この男は主に向かって叫んでいる、主に求めている。恥も外聞もなく求め続ける。
その男の名はバルティマイ。盲人であった。バルティマイは毎日道端に座って物乞いをしている。そうでなければ金銭を得ることが出来ない。自分は社会の一員として働いていない。
人として大切にされていない。わたしの命は何なのか。この生活な何なのか。

イエスはバルティマイに言われる。「何をしてほしいのか」 「目が見えるようになりたいのです」
イエスはバルティマイを見つめる。バルティマイは「生きる」ことを求めている。今の生活には喜びがない。何も見えない。神様が見えない。自然が見えない。人が見えない。
イエスは言われる。「行きなさい。あなたの信仰があなたを救った」 
行きなさい…信仰の道を行きなさい、信仰の道を歩きなさい。
見つめなさい。神様を見つめる。自然を見つめる。人を見つめなさい。自分を見つめなさい。

今日、イエスはわたしたちに聞かれているのです。
あなたは神様に向かって叫びたい程の願いを持っていますか。
例えば、この社会を変えたい。変えたいから少しでも語り続ける。少しでも節制している。 毎日祈る。熱心に祈る。

「ほんじょ」に書きましたが、ある神父さんはロザリオの祈りが好きです。
毎日唱えます。ロザリオの環が真っ黒になるまで唱えている。
そのロザリオを失くしてしまった。
あのロザリオで長い間祈っていたのに。あぁ、ロザリオを失くしてしまったとぼやく。 ふと神父さんは神様のみ心に気づくの です。
あなたの祈りはわたしに届いていない。あなたは自分の世界の中で祈っている。
あなたはロザリオの祈りに何を求めていたのですか。
自分の世界の中で祈るとは何か少し考えます。
わたしは今、ここで祈っています。神様、わたしの祈りを聞きに、ここに来てください。
わたしの願いを語りますから、ここに来て聞いてください。

  神様は言われるのです。あなたは一体何者なのか。
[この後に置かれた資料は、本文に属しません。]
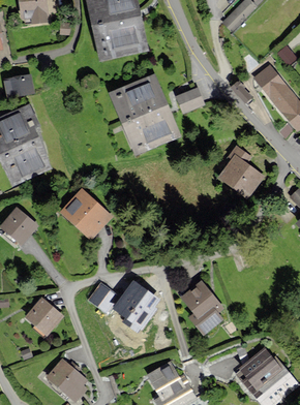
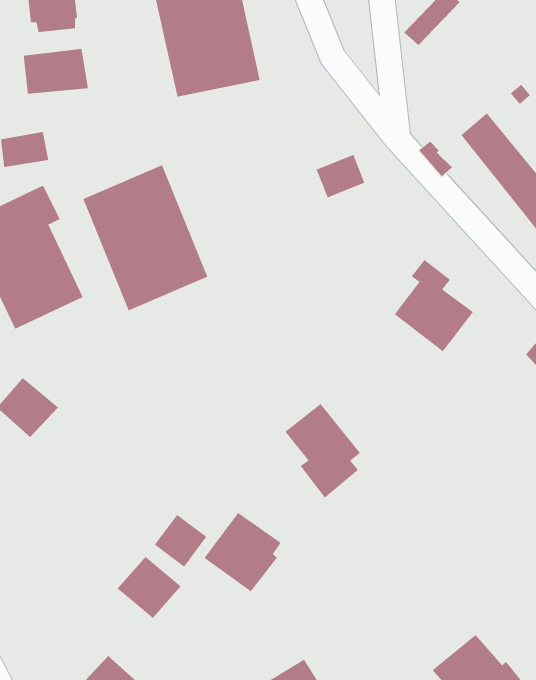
building: none -> [23,48,88,95]
building: [110,73,178,153] -> [83,165,208,311]
building: [60,190,110,238] -> none
building: [181,281,222,333] -> [285,403,361,498]
building: [26,299,61,333] -> [117,556,182,619]

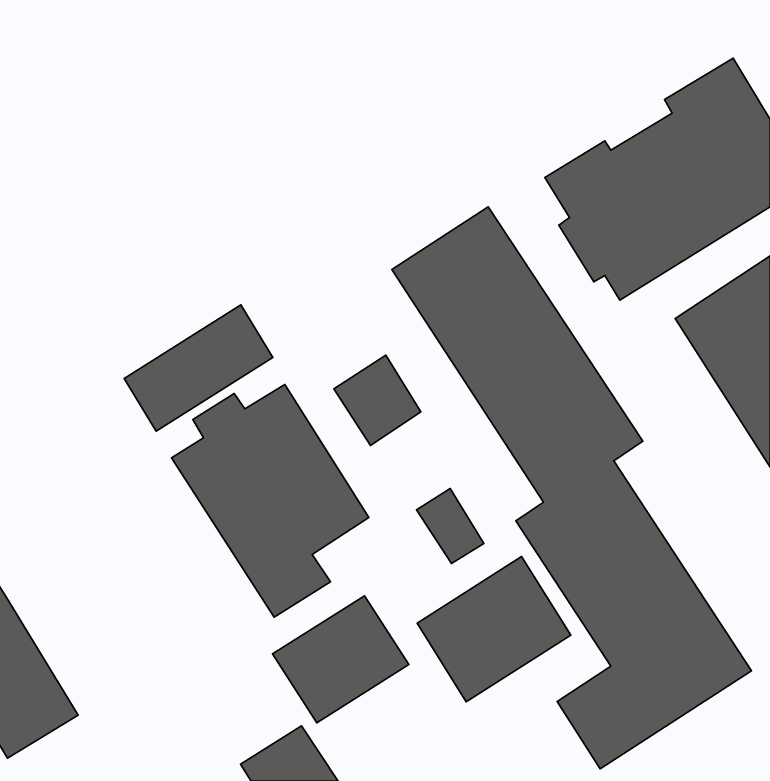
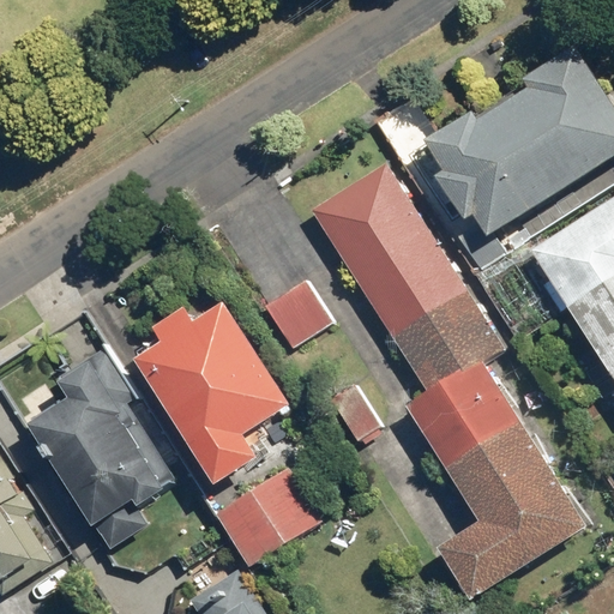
building: [124,305,273,431] -> none
building: none -> [28,349,174,549]
building: [417,557,571,702] -> none

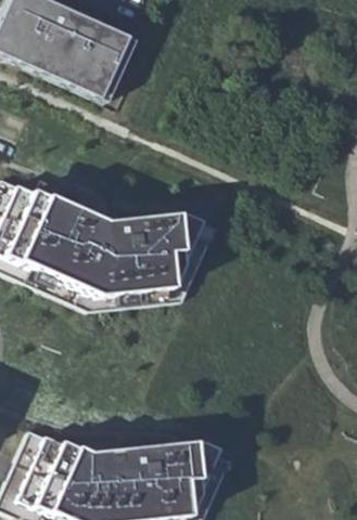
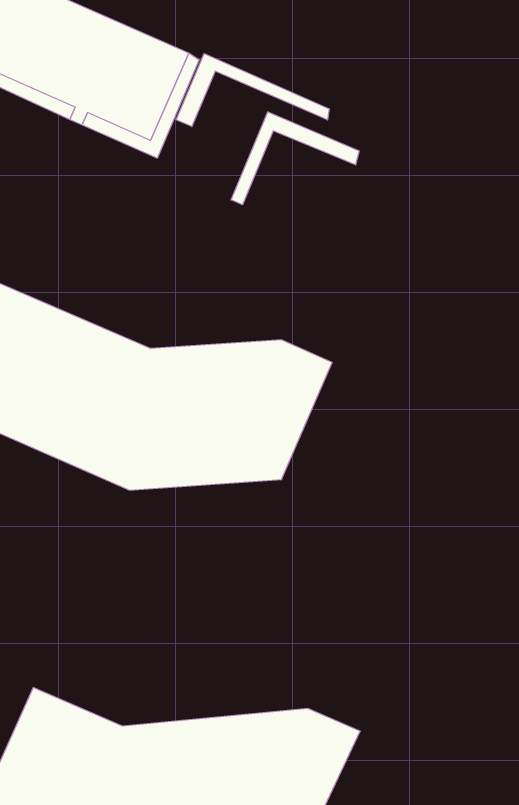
building: none -> [176,54,329,127]
building: none -> [231,112,359,205]

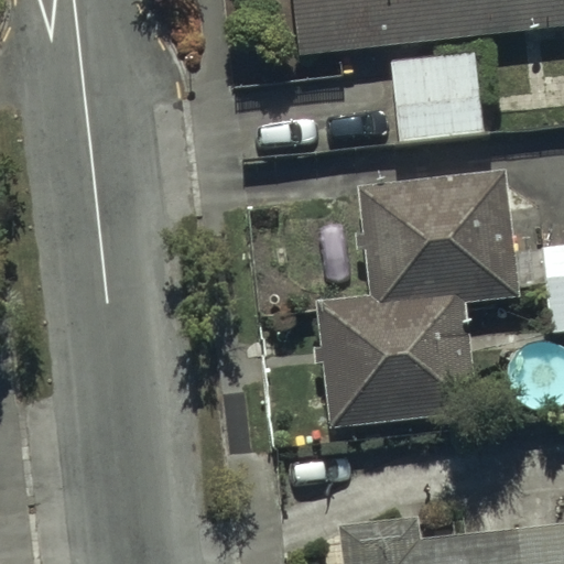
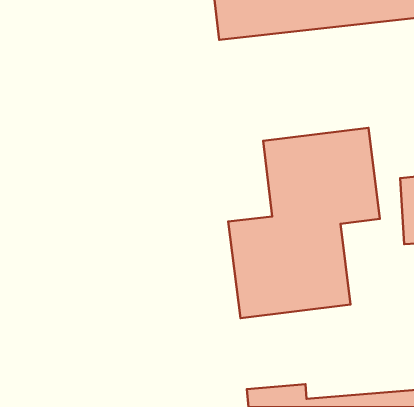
building: [394,50,491,144] -> none

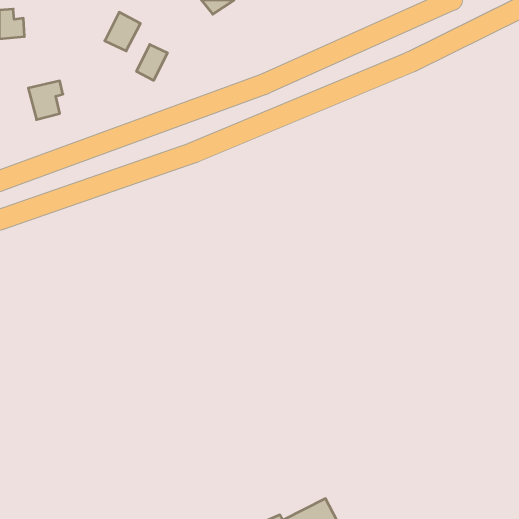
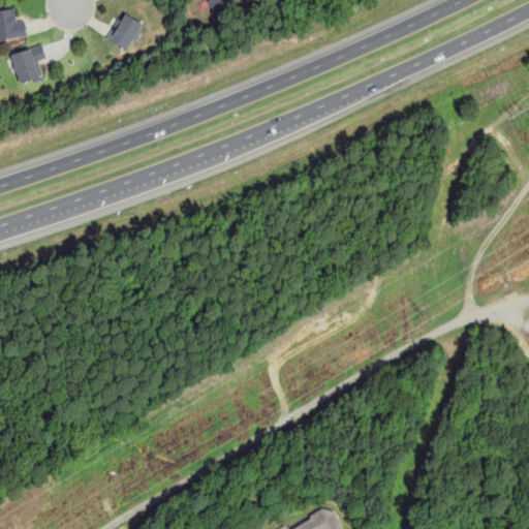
building: [137,44,167,80] -> none
building: [28,81,63,120] -> [9,46,44,86]

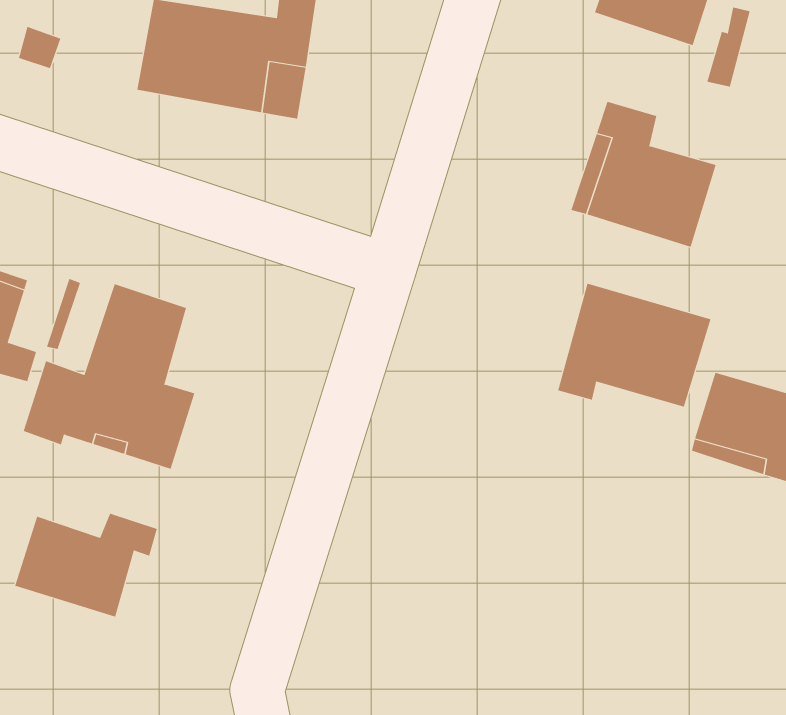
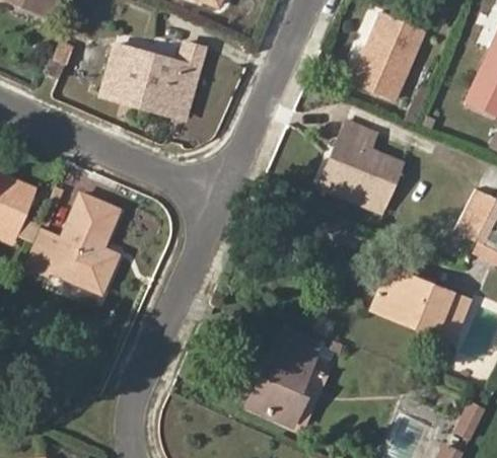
building: [557,283,711,407] -> none
building: [15,513,158,617] -> none
building: none -> [246,334,318,426]

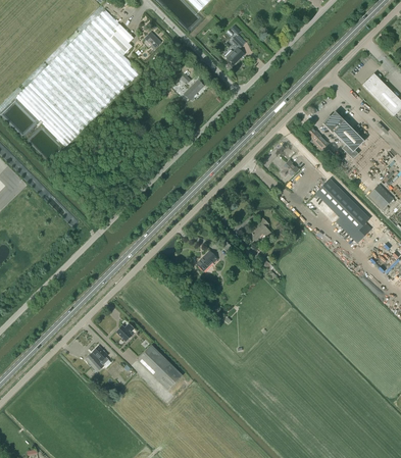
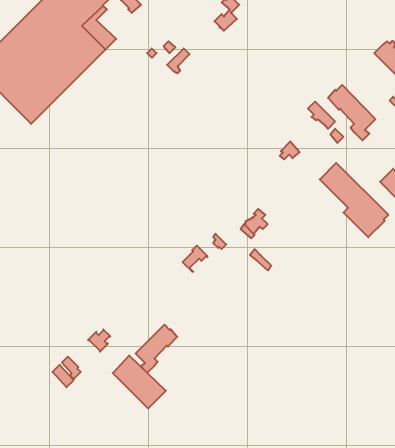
building: none -> [136,325,177,373]

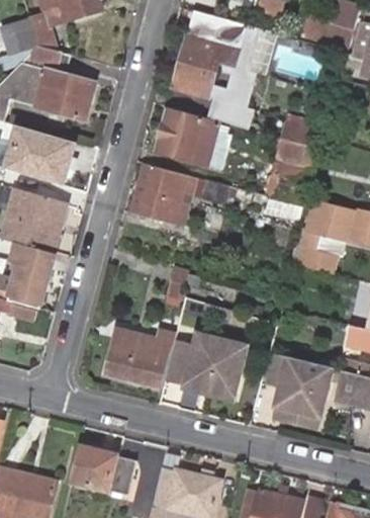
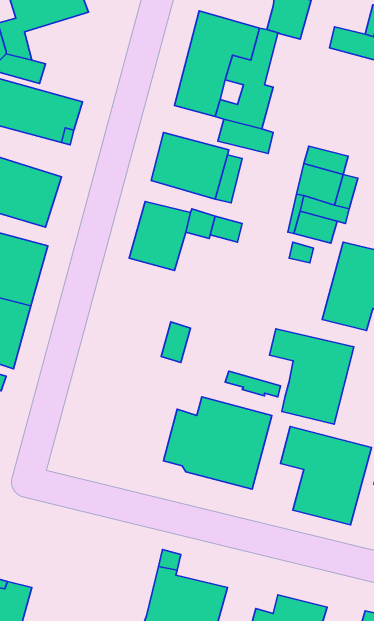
building: none -> [269,329,354,424]
building: [102,326,177,392] -> none
building: [69,446,135,496] -> none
座っていないで出かけなさい。
出て行って、自然と出会う、人と 出会う。
自然とつながる、人とつながる。
自然とつながって祈りが生まれる。
人とつながって祈りが生まれる。
つながりの中で神様が働いてくださる。

今日、わたしたちはバルティマイとつながった。
またイエスとつながったのです。
バルティマイと一緒に、イエスに従って歩きます。